So THIS is why it's harder to sleep as you get older

Photo credit: Tetra Images / Getty
Photo credit: Tetra Images / Getty

From NetDoctor

Ever feel frustrated that your ability to sleep has declined as you've got older? You used to lie in for hours at the weekend as a teenager, but now it's impossible to get back to slumber after waking very early. We're betting a lot of you do.

But now scientists may have pinpointed why a good night's kip becomes more elusive with age. It could be an evolutionary survival trait that helped keep our ancestors alive.

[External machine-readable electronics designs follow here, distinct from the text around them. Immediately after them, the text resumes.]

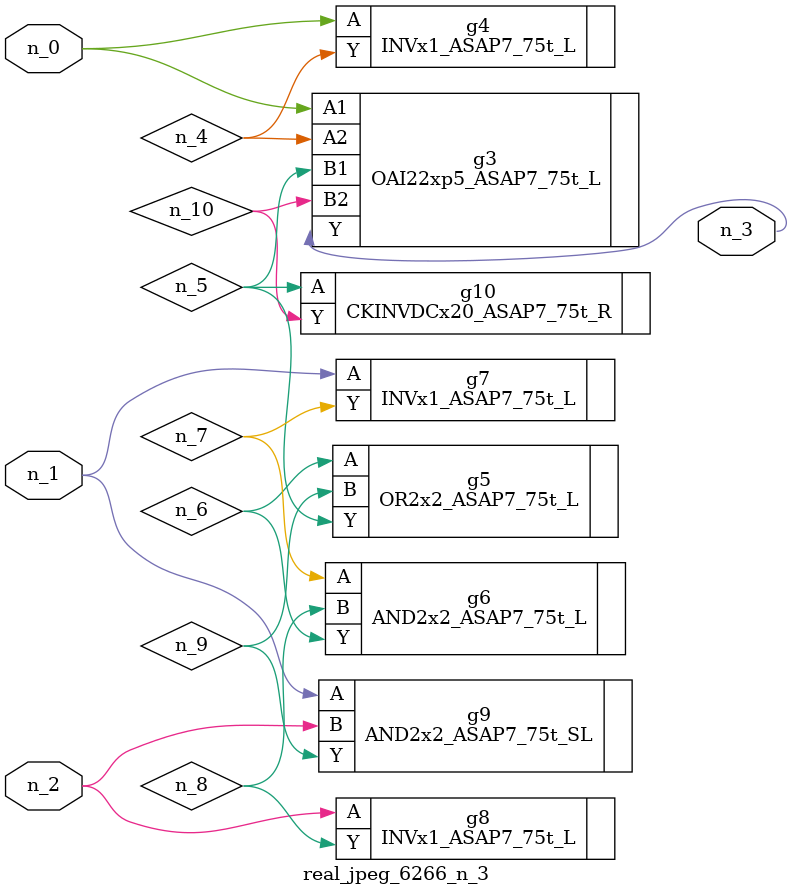
<source format=v>
module real_jpeg_6266_n_3 (n_1, n_0, n_2, n_3);

input n_1;
input n_0;
input n_2;

output n_3;

wire n_5;
wire n_4;
wire n_8;
wire n_6;
wire n_7;
wire n_10;
wire n_9;

OAI22xp5_ASAP7_75t_L g3 ( 
.A1(n_0),
.A2(n_4),
.B1(n_5),
.B2(n_10),
.Y(n_3)
);

INVx1_ASAP7_75t_L g4 ( 
.A(n_0),
.Y(n_4)
);

INVx1_ASAP7_75t_L g7 ( 
.A(n_1),
.Y(n_7)
);

AND2x2_ASAP7_75t_SL g9 ( 
.A(n_1),
.B(n_2),
.Y(n_9)
);

INVx1_ASAP7_75t_L g8 ( 
.A(n_2),
.Y(n_8)
);

CKINVDCx20_ASAP7_75t_R g10 ( 
.A(n_5),
.Y(n_10)
);

OR2x2_ASAP7_75t_L g5 ( 
.A(n_6),
.B(n_9),
.Y(n_5)
);

AND2x2_ASAP7_75t_L g6 ( 
.A(n_7),
.B(n_8),
.Y(n_6)
);


endmodule
</source>
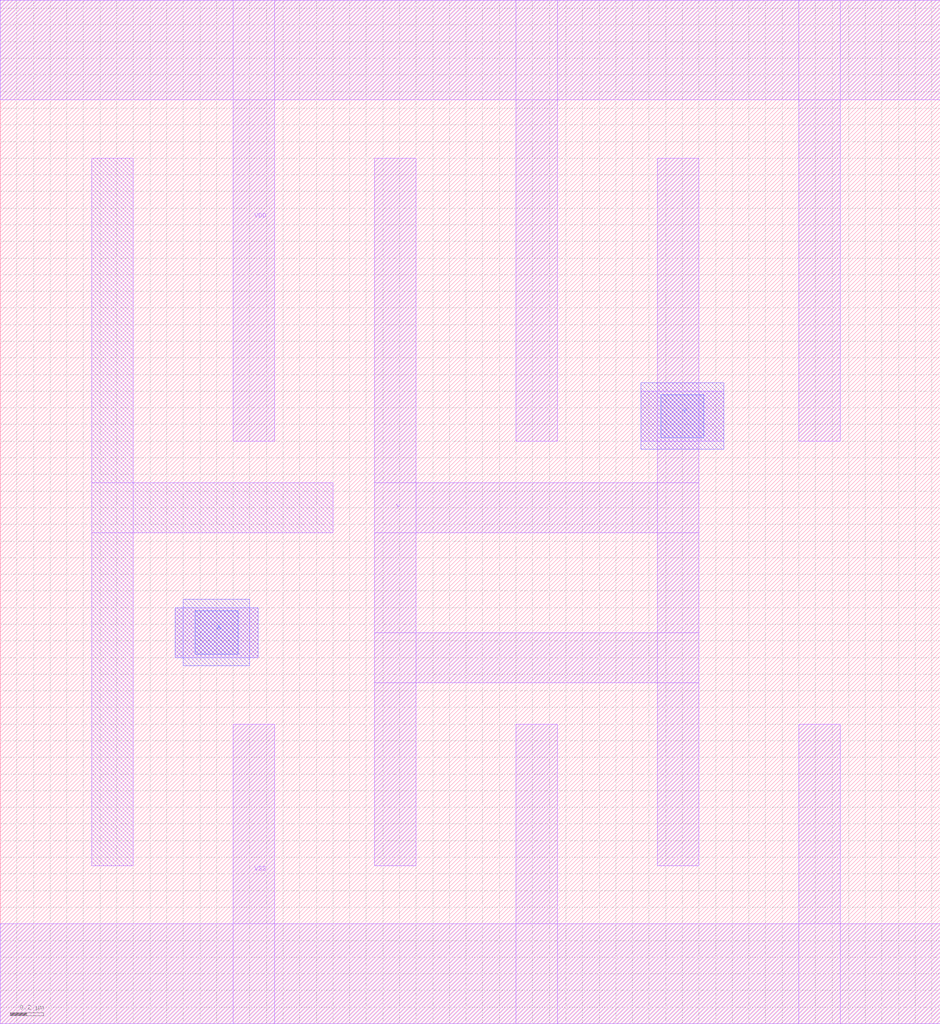
<source format=lef>
# Copyright 2022 Google LLC
# Licensed under the Apache License, Version 2.0 (the "License");
# you may not use this file except in compliance with the License.
# You may obtain a copy of the License at
#
#      http://www.apache.org/licenses/LICENSE-2.0
#
# Unless required by applicable law or agreed to in writing, software
# distributed under the License is distributed on an "AS IS" BASIS,
# WITHOUT WARRANTIES OR CONDITIONS OF ANY KIND, either express or implied.
# See the License for the specific language governing permissions and
# limitations under the License.
VERSION 5.7 ;
BUSBITCHARS "[]" ;
DIVIDERCHAR "/" ;

MACRO gf180mcu_osu_sc_gp9t3v3__clkbuf_4
  CLASS CORE ;
  ORIGIN 0 0 ;
  FOREIGN gf180mcu_osu_sc_gp9t3v3__clkbuf_4 0 0 ;
  SIZE 5.65 BY 6.15 ;
  SYMMETRY X Y ;
  SITE GF180_3p3_12t ;
  PIN VDD
    DIRECTION INOUT ;
    USE POWER ;
    SHAPE ABUTMENT ;
    PORT
      LAYER MET1 ;
        RECT 0 5.55 5.65 6.15 ;
        RECT 4.8 3.5 5.05 6.15 ;
        RECT 3.1 3.5 3.35 6.15 ;
        RECT 1.4 3.5 1.65 6.15 ;
    END
  END VDD
  PIN VSS
    DIRECTION INOUT ;
    USE GROUND ;
    PORT
      LAYER MET1 ;
        RECT 0 0 5.65 0.6 ;
        RECT 4.8 0 5.05 1.8 ;
        RECT 3.1 0 3.35 1.8 ;
        RECT 1.4 0 1.65 1.8 ;
    END
  END VSS
  PIN A
    DIRECTION INPUT ;
    USE SIGNAL ;
    PORT
      LAYER MET1 ;
        RECT 1.05 2.2 1.55 2.5 ;
      LAYER MET2 ;
        RECT 1.05 2.2 1.55 2.5 ;
        RECT 1.1 2.15 1.5 2.55 ;
      LAYER VIA12 ;
        RECT 1.17 2.22 1.43 2.48 ;
    END
  END A
  PIN Y
    DIRECTION OUTPUT ;
    USE SIGNAL ;
    PORT
      LAYER MET1 ;
        RECT 3.85 3.5 4.35 3.8 ;
        RECT 3.95 0.95 4.2 5.2 ;
        RECT 2.25 2.95 4.2 3.25 ;
        RECT 2.25 2.05 4.2 2.35 ;
        RECT 2.25 0.95 2.5 5.2 ;
      LAYER MET2 ;
        RECT 3.85 3.45 4.35 3.85 ;
      LAYER VIA12 ;
        RECT 3.97 3.52 4.23 3.78 ;
    END
  END Y
  OBS
    LAYER MET1 ;
      RECT 0.55 0.95 0.8 5.2 ;
      RECT 0.55 2.95 2 3.25 ;
  END
END gf180mcu_osu_sc_gp9t3v3__clkbuf_4

</source>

Scientists from the US looked at modern hunter-gatherers – the Hadza people of northern Tanzania - and discovered that when family members of all different ages live together, the differences in their sleeping patterns ensures at least one person is awake, or sleeping very lightly, at all times.

The researchers believe these mismatched sleep schedules may be an evolutionary leftover from a time thousands of years ago when a predator might be on the prowl in the middle of the night.

Study author Charlie Nubb, professor of evolutionary anthropology at Duke University, North Carolina, said:

"A lot of older people go to doctors complaining that they wake up early and can't get back to sleep. But maybe there's nothing wrong with them. Maybe some of the medical issues we have today could be explained not as disorders, but as a relic of an evolutionary past in which they were beneficial."

Any time you have a mixed-age group population, some go to bed early, some later. If you're older you're more of a morning lark. If you're younger you're more of a night owl.

And if you're in a lighter stage of sleep, you'd be more attuned to any kind of threat in the environment, he says.

So while poor sleep is understandably annoying, at least you can tell yourself you're primed for survival next time you wake up too early.

The study will is published in Proceedings of the Royal Society B.